━━━ DATA
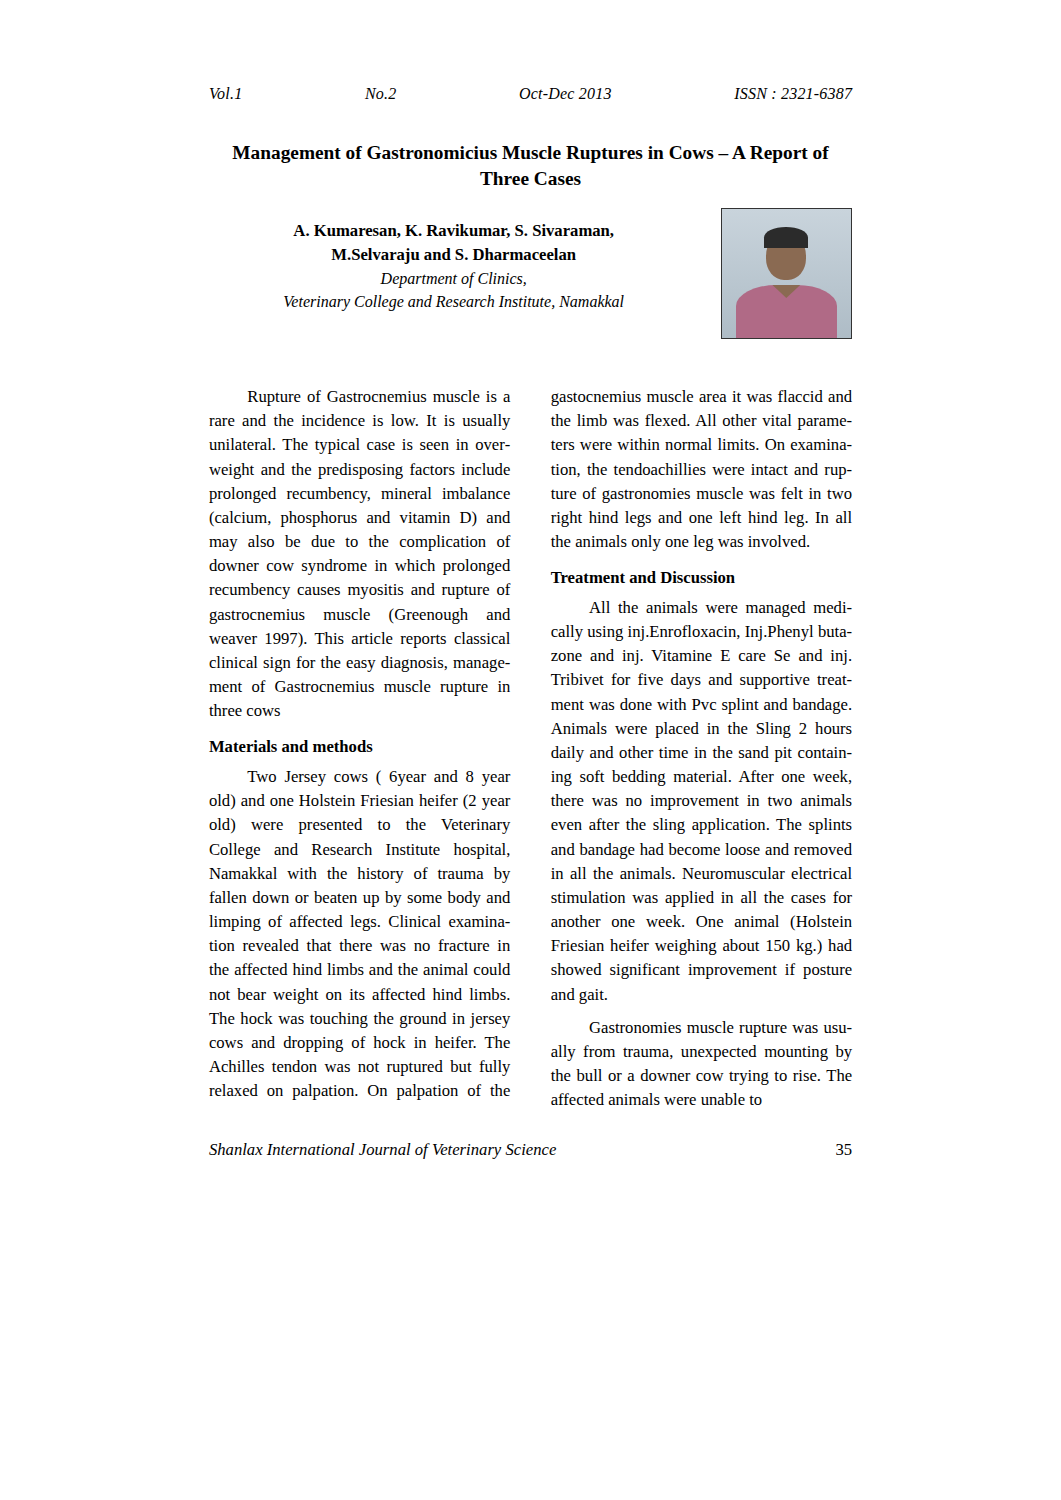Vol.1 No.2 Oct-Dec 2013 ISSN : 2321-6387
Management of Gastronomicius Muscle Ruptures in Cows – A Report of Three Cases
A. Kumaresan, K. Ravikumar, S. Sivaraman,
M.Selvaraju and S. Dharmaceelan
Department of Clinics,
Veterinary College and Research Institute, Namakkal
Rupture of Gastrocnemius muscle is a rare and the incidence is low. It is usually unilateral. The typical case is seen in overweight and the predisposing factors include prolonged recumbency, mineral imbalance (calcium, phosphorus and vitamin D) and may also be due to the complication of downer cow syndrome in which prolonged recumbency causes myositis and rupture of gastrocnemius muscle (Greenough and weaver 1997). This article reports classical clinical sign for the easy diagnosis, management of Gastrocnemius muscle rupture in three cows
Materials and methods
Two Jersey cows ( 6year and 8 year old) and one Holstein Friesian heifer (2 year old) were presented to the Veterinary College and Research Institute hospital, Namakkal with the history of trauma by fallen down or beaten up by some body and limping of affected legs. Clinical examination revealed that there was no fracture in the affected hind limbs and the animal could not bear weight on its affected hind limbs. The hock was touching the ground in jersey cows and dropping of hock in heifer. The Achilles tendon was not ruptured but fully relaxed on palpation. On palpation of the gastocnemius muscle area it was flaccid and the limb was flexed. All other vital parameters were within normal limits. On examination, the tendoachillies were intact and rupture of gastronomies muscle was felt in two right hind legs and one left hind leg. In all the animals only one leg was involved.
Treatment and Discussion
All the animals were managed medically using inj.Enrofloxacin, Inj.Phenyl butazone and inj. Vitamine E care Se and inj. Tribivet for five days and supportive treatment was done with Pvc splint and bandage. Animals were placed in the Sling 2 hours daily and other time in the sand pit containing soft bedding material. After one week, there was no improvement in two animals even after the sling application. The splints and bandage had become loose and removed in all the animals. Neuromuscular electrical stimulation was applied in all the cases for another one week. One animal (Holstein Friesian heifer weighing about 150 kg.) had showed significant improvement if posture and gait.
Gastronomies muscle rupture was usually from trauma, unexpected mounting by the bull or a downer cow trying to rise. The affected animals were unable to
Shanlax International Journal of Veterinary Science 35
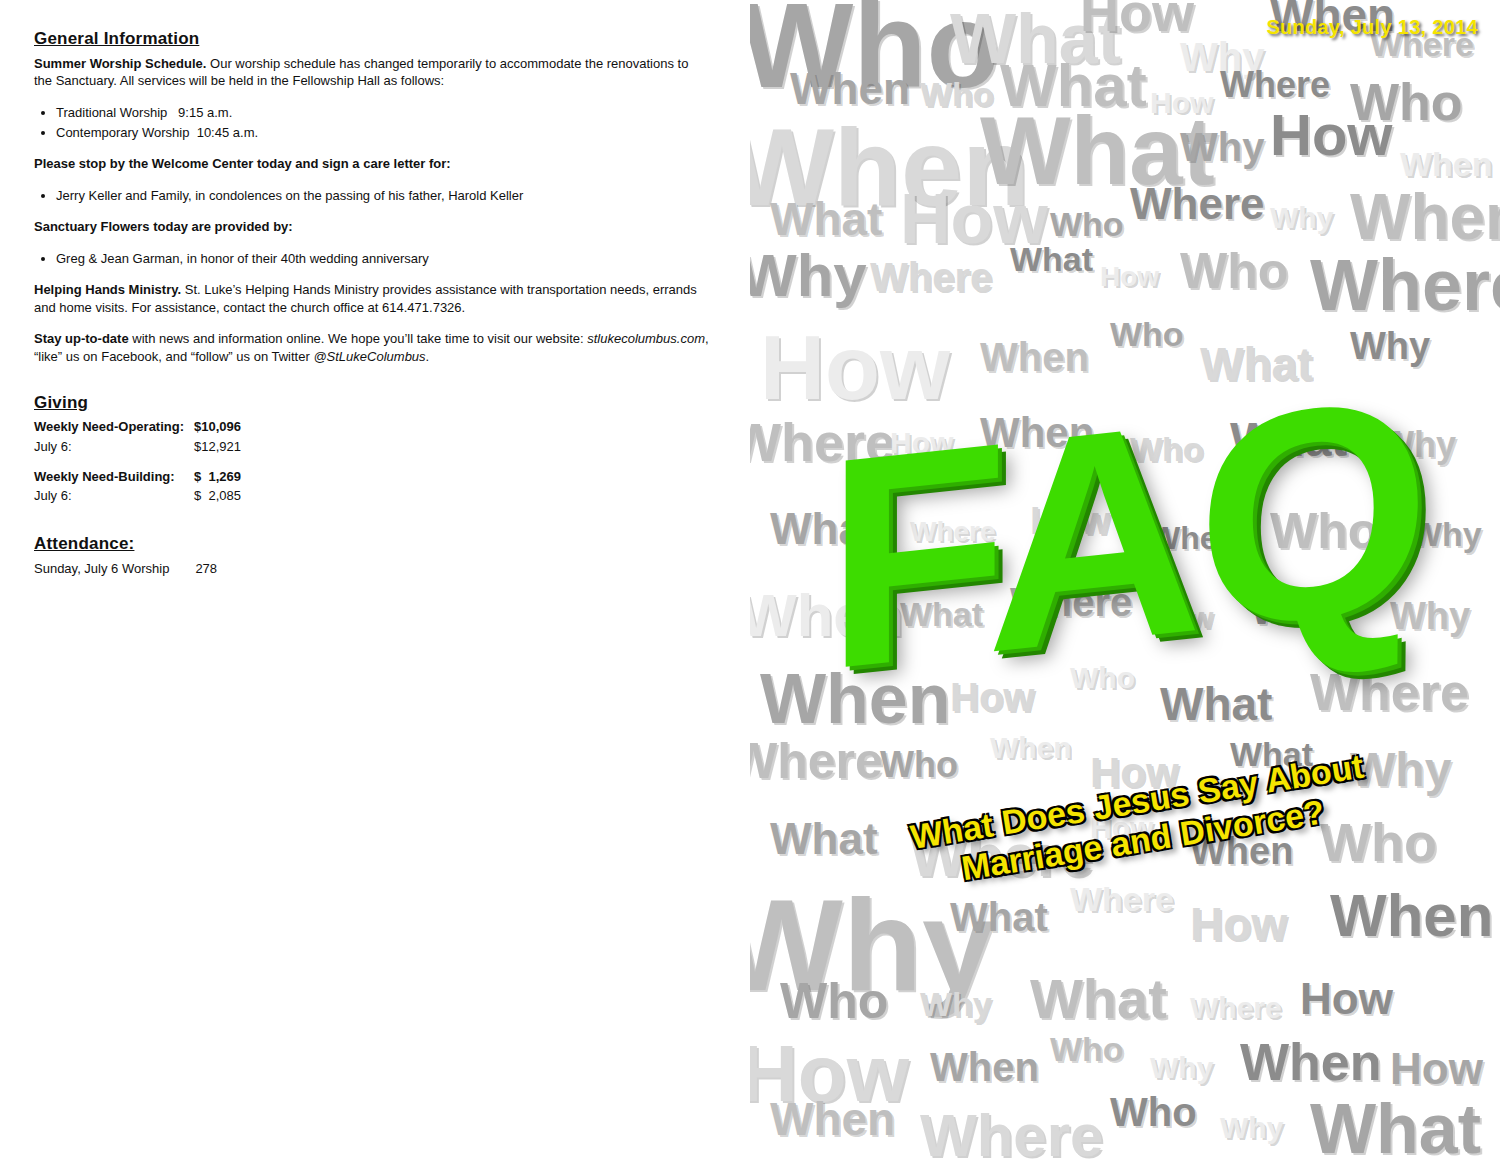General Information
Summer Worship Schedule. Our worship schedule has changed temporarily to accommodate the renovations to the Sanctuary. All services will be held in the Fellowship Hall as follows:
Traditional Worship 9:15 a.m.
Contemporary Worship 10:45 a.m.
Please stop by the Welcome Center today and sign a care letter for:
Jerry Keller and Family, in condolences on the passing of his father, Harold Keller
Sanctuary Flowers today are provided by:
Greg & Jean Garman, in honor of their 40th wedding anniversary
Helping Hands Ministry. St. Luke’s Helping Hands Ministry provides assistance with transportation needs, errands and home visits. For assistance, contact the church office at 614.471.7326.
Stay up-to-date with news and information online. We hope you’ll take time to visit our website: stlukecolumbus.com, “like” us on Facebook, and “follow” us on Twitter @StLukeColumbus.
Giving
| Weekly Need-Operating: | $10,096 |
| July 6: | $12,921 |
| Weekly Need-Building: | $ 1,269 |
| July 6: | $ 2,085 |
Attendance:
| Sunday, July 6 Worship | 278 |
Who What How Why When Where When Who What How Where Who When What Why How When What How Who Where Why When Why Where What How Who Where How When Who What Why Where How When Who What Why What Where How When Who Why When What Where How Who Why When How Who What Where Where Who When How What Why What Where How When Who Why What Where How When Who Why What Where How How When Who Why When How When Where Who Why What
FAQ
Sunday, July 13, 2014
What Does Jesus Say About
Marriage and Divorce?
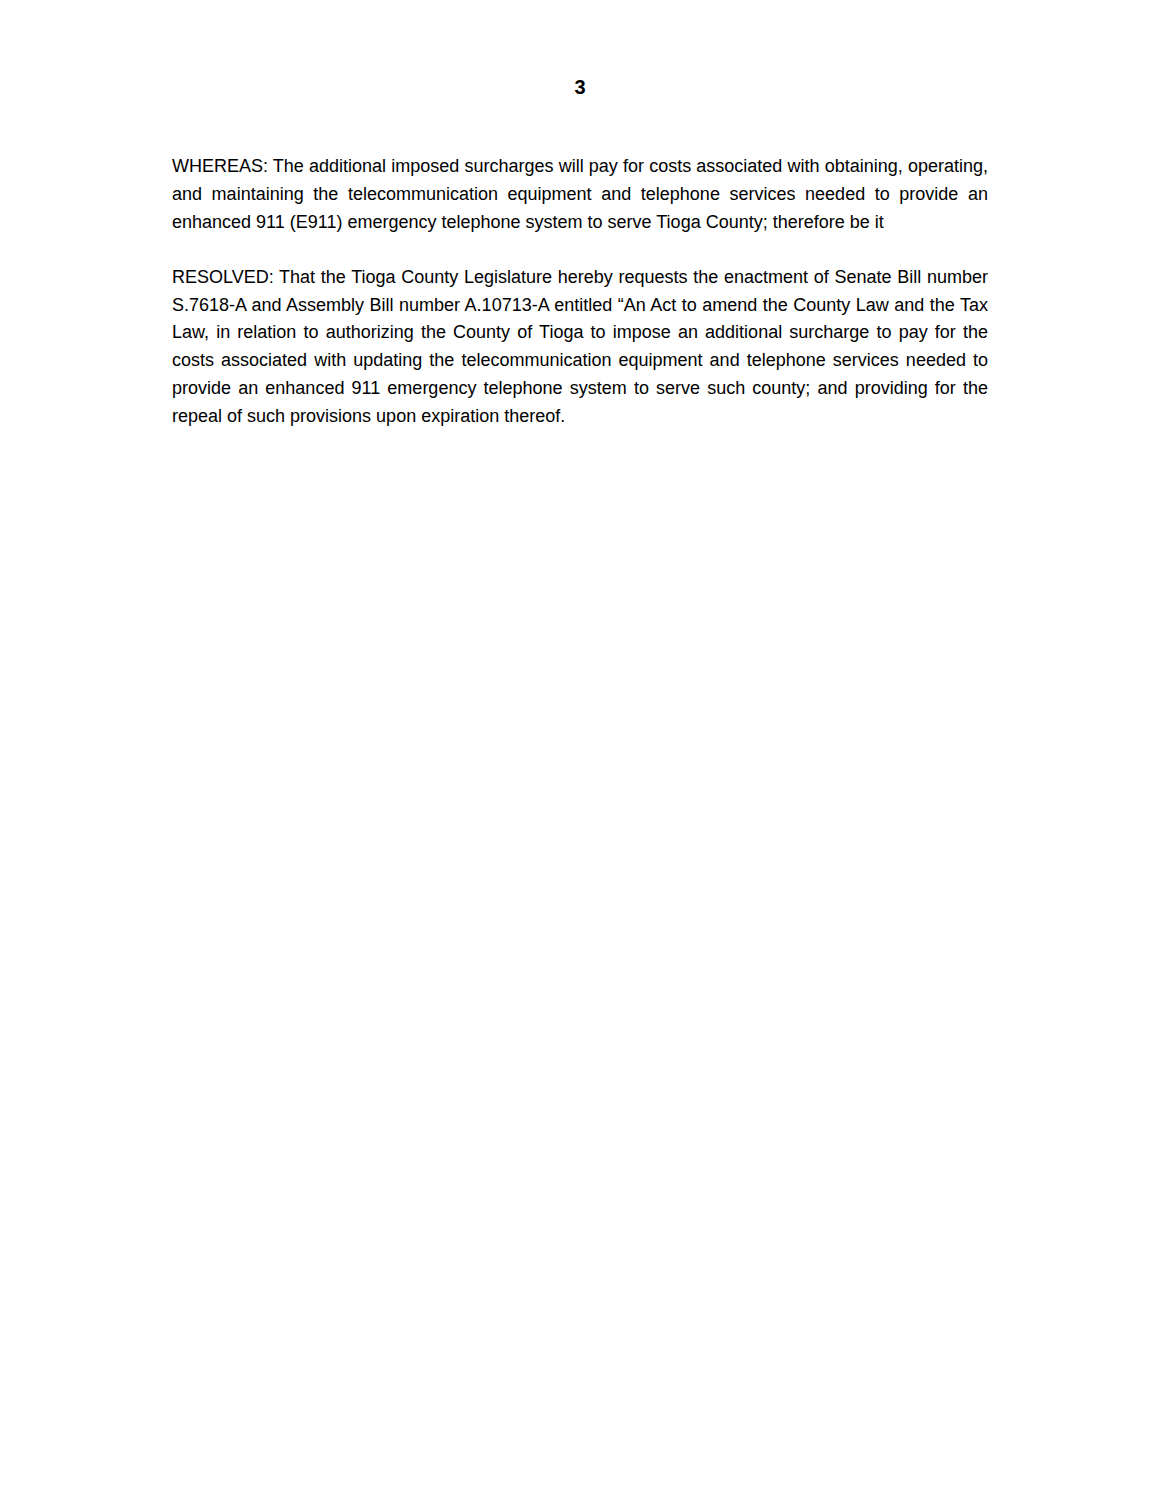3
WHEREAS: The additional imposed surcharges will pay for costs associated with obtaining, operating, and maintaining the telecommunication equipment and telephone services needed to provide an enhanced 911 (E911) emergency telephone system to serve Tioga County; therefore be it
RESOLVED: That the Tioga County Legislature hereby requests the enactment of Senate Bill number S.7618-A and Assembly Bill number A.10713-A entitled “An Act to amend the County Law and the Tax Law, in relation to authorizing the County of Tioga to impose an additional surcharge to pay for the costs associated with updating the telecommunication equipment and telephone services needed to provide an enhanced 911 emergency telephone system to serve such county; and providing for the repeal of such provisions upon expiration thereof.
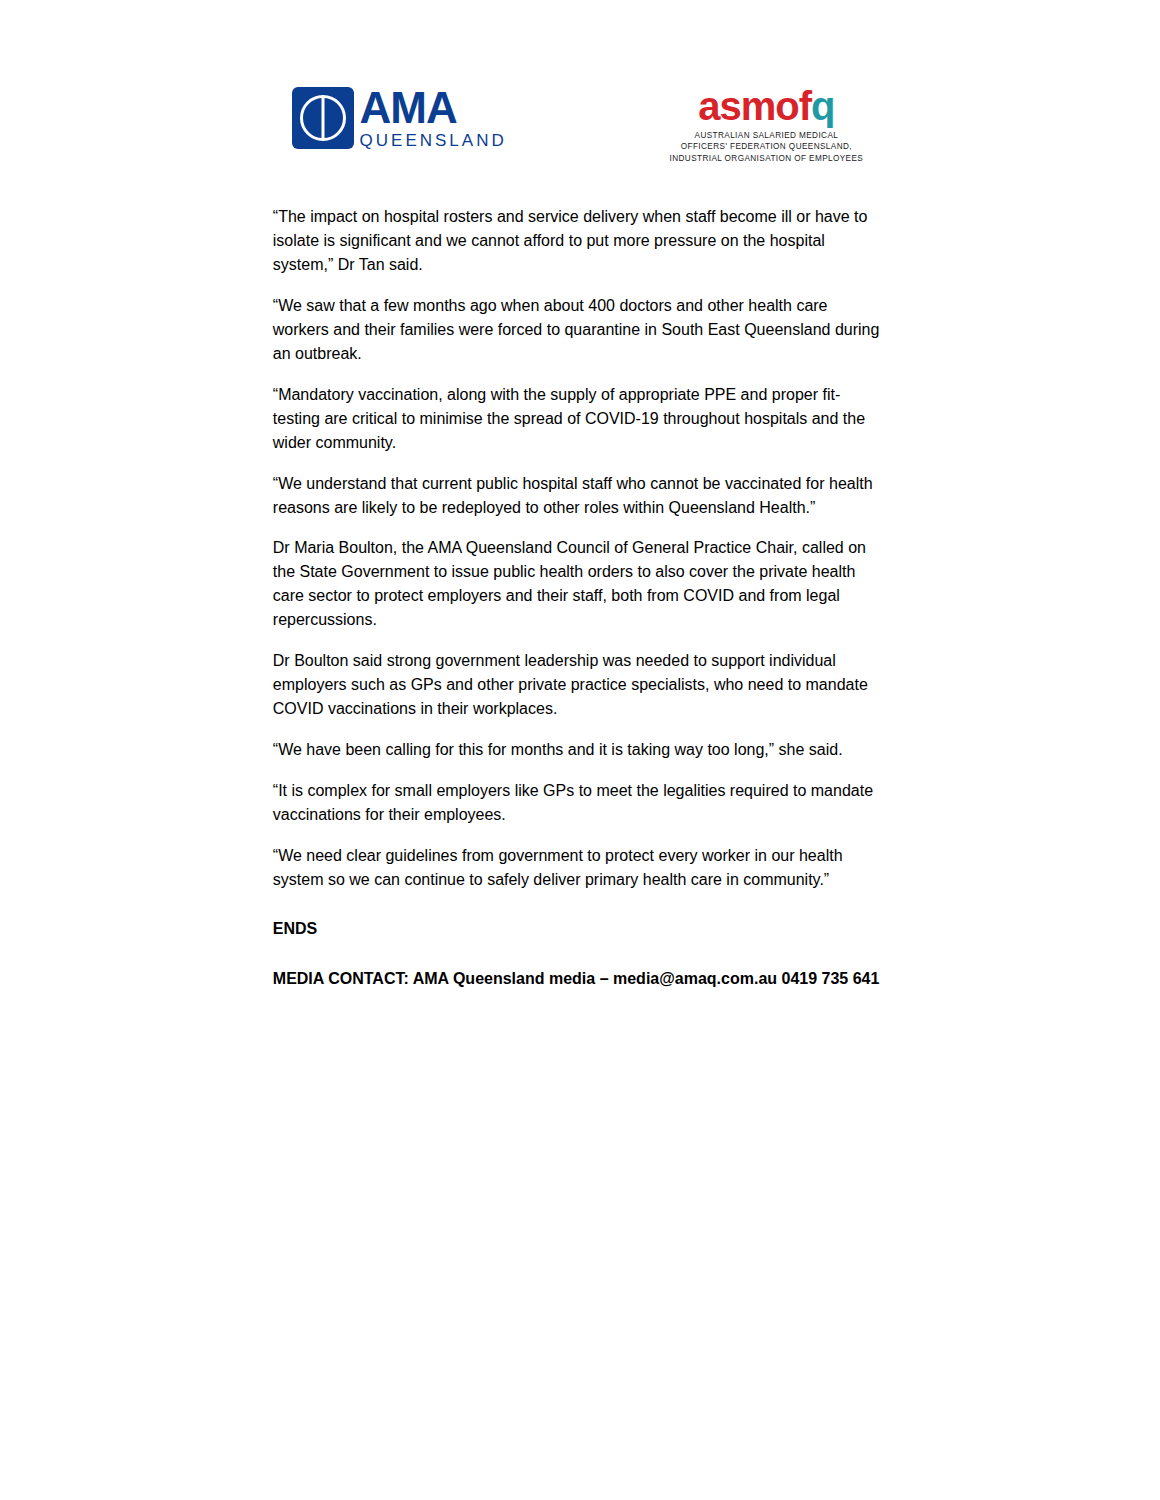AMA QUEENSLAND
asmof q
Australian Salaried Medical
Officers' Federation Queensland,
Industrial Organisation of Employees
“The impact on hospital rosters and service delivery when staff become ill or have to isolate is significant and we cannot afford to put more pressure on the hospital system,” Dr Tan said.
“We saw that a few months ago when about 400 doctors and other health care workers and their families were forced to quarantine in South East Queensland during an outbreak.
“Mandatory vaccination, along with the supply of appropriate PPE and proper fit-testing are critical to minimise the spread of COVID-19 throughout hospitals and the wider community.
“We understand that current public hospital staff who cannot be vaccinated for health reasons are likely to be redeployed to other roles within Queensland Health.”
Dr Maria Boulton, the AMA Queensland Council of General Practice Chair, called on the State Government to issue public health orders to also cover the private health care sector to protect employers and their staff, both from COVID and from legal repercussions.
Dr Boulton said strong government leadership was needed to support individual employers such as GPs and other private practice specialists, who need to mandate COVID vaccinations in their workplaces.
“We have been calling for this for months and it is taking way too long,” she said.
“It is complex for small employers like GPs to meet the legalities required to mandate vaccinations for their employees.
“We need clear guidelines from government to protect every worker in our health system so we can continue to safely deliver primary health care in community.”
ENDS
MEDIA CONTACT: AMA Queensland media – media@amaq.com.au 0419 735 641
━━━━━━
What belongs in the answer is each line above from the line with "Shanlax International Journal" to the line with "Greg & Jean", inclusive, reproduced exactly and free of pictures.

WRITTEN SOLUTION:
Shanlax International Journal of Veterinary Science 35
General Information
Summer Worship Schedule. Our worship schedule has changed temporarily to accommodate the renovations to the Sanctuary. All services will be held in the Fellowship Hall as follows:
Traditional Worship 9:15 a.m.
Contemporary Worship 10:45 a.m.
Please stop by the Welcome Center today and sign a care letter for:
Jerry Keller and Family, in condolences on the passing of his father, Harold Keller
Sanctuary Flowers today are provided by:
Greg & Jean Garman, in honor of their 40th wedding anniversary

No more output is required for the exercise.